I had frowned from my place, hidden around the corner. She must be joking, I did not light up!

Cheol laughed again.
"I don't think so," he said. "Maybe you think that since you don't know the circumstances too well but those two are the farthest thing from a romantic relationship that any two people could ever be."

It was Cheol who was right, of course. He knows all the facts and obviously has the better informed opinion, but... I can't believe So-yi thought she saw what she said she saw. No way! Gross. I hope other people don't think like that when they meet Jimin and I. I mean sure we're always in close contact. Sure, we talk often and see each other every week but that's only because of our family situation. If there is any way to call us close it's in the same way brothers and sisters are close; knowing each other's personalities and habits well but never knowing the other person's secrets and personal business.
I bury my face in my pillow and lie like that for as long as I can go without breathing and even until I'm a little light-headed. Why am I bothered by what Lee So-yi said?... it's because Jimin kissed me, isn't it? It's probably because even though I've done my best at ignoring that train of thought I still revisit it at least once every day and the thing that plagues me most about the memory is how good his lips felt against mine... why? Why? Why?
I know it's because he's simply an experienced kisser but that still doesn't make me feel any better. I wish it had felt as gross as I had expected it would be had we ever kissed... not that I've thought about it before it actually happened or anything.

♦︎

"Get up lazy bones, the time has arrived for you to return to the dreadful land of school," Mum sings as she rips open my curtains.
But you have to get up pretty damn early in the morning, even earlier than when Mum gets up, in order to catch me off guard with unholy morning light. I'm already tucked safely beneath my covers and cowering at the bottom of my mattress.

"You think you can hide from me?" Mum says, I can hear the challenge in her voice.
I sense her approaching the bed and then the covers are ripped from my body and I'm exposed to the cold morning light and chill all at once. I cry out in pain, hiding my face beneath my arms.

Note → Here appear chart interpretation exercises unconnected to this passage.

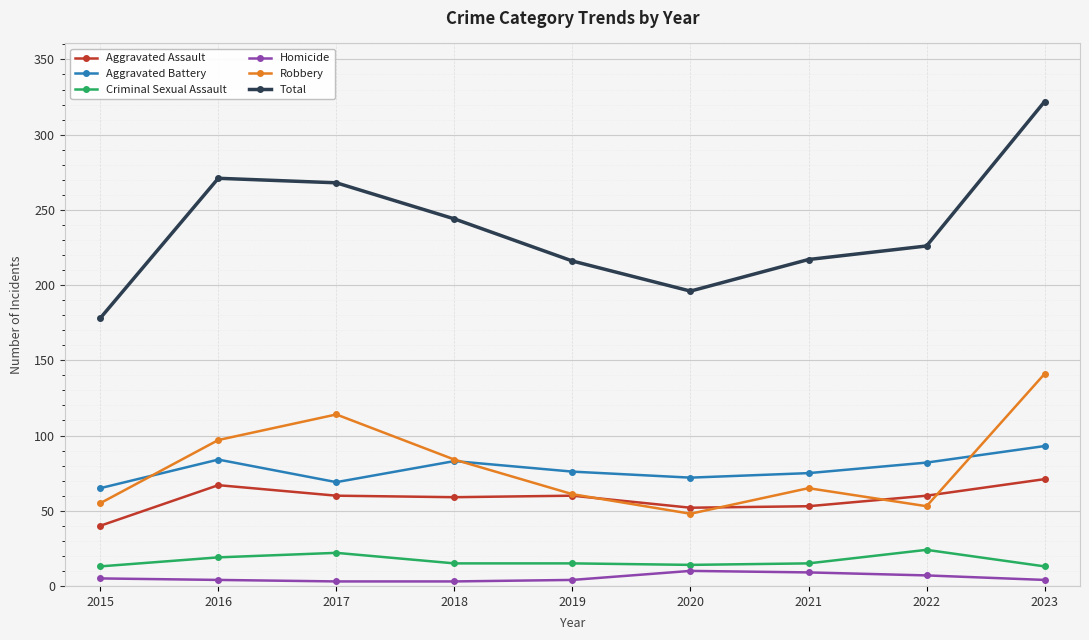

At which category is the sum across all series the highest?

2023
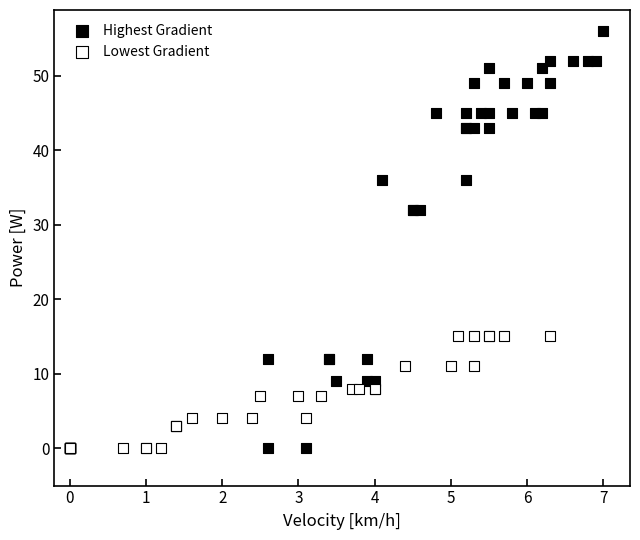

Which series reaches the maximum Y coordinate?

Highest Gradient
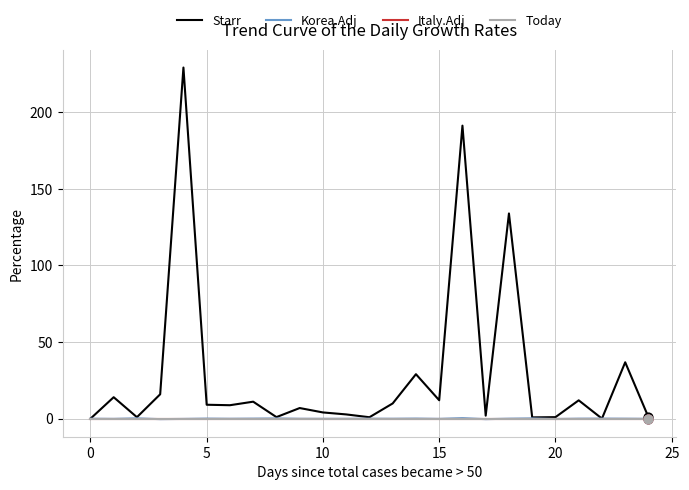

Which series has the largest total across all categories?

Starr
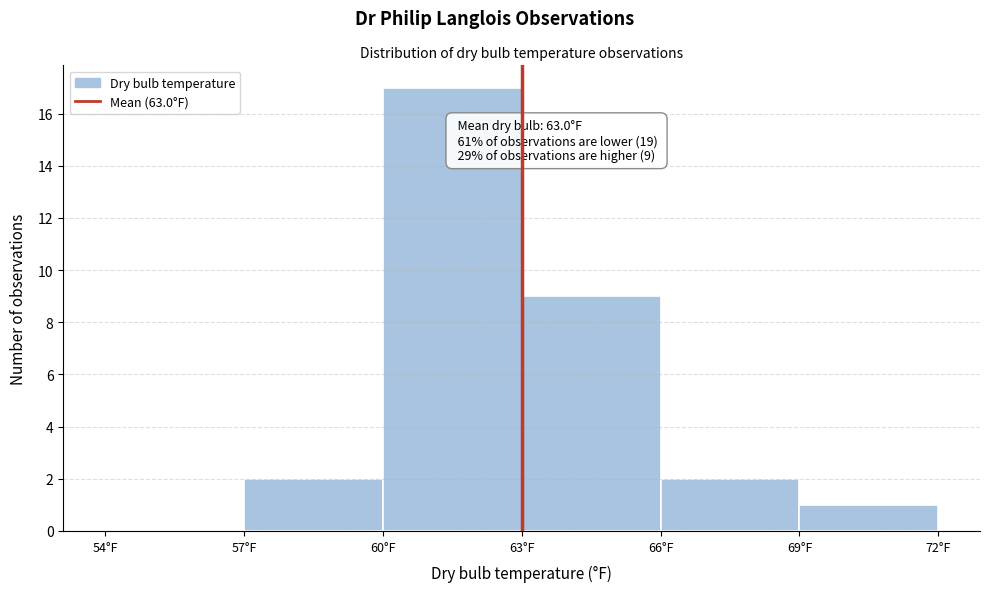

Which range on the x-axis has the tallest bar?

60 to 63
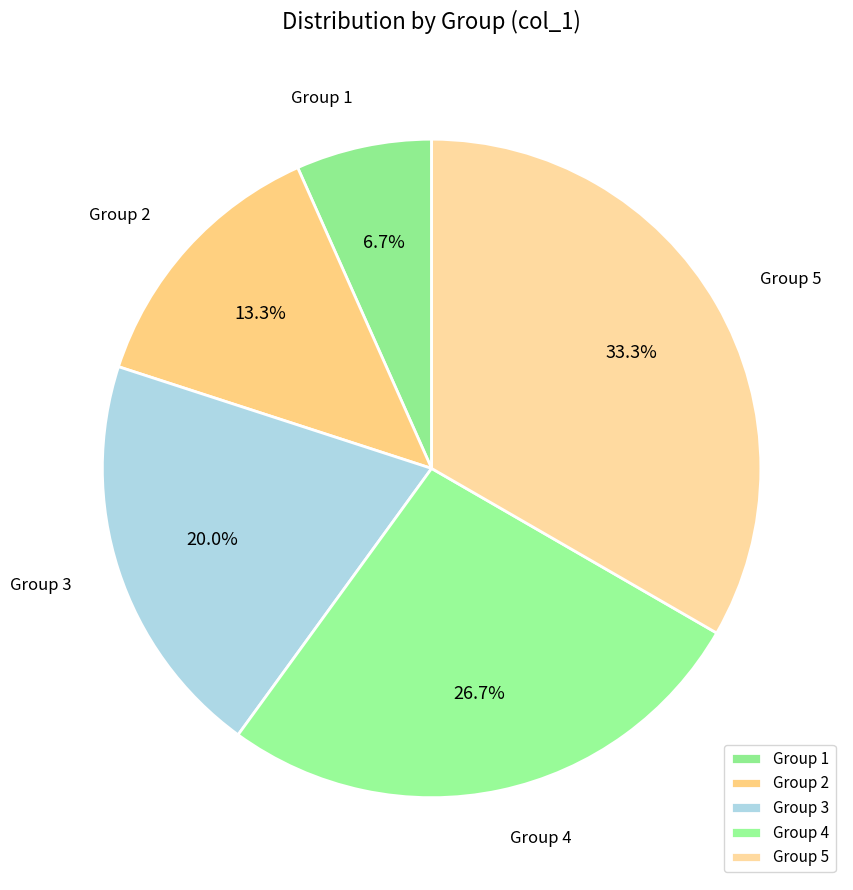

Rank the categories by value from highest to lowest.

Group 5, Group 4, Group 3, Group 2, Group 1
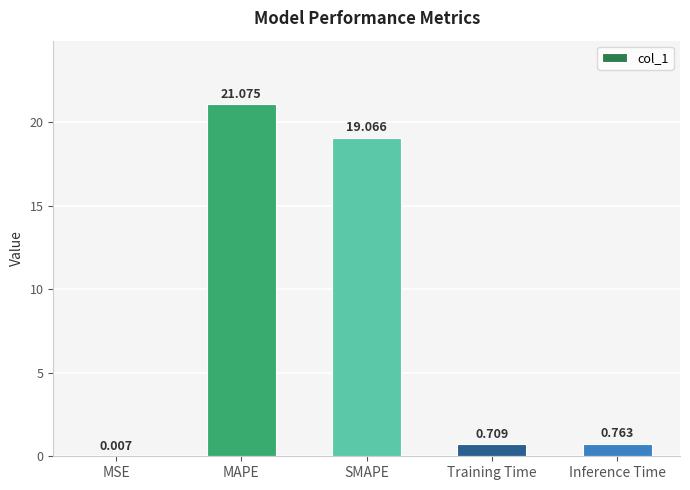

What is the sum of the values at MSE and MAPE?

21.1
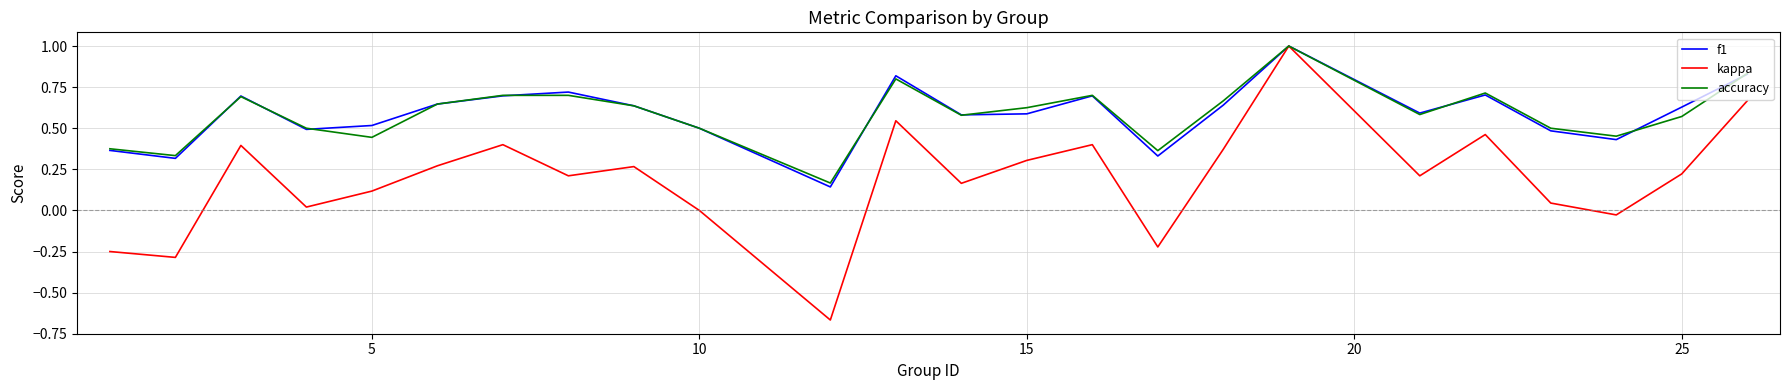

Which series has the largest range (max minus min)?

kappa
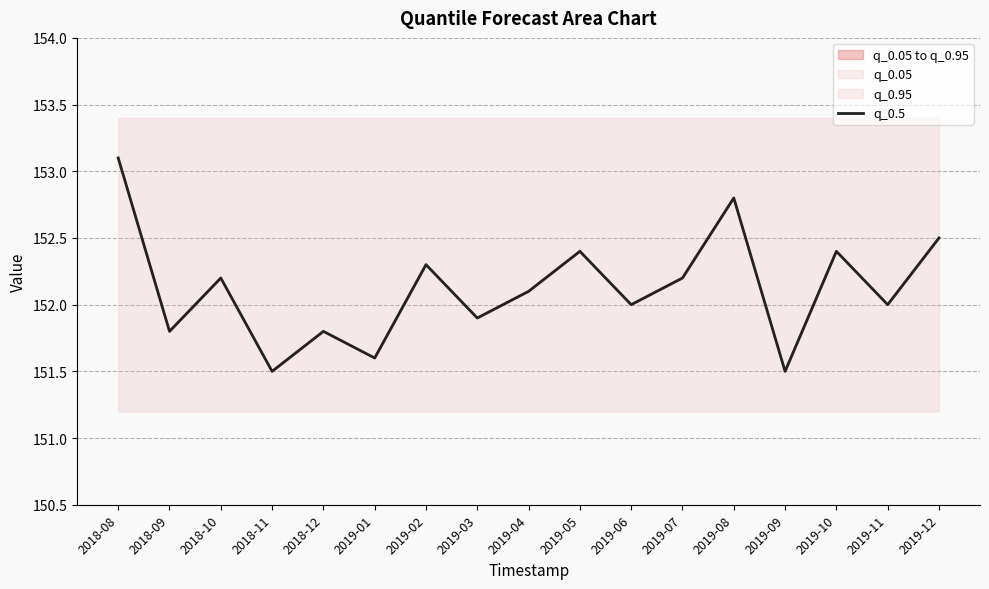

What is the difference between the maximum and minimum values?

1.6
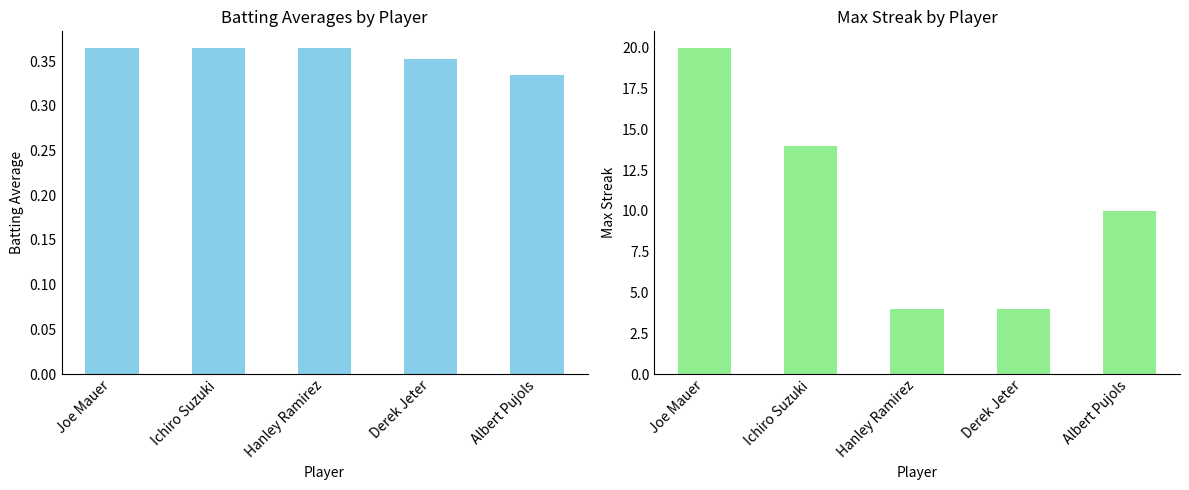

Count the number of categories in the chart.

5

"I'm sorry darling, for having to be this cruel. But I know you and there's no other way to get you up than this." She pats me sympathetically and walks out of the room.
I momentarily entertain the idea of grabbing my duvet and sinking back into the depths of warmth and comfort but I force my limbs into a more productive chain of movements. I slip into my cold, rigid uniform that I haven't worn in what has felt like years and yet still too soon. I braid my hair into two French braids and pout at my reflection in the mirror. My entire face expresses the utter lack of sleep I've had for the past week. I pull on some shoes and grab my restocked school bag and head out. It feels strange walking to school again after my restful holiday and yet at the same time it's almost as though I was never away from this daily grind.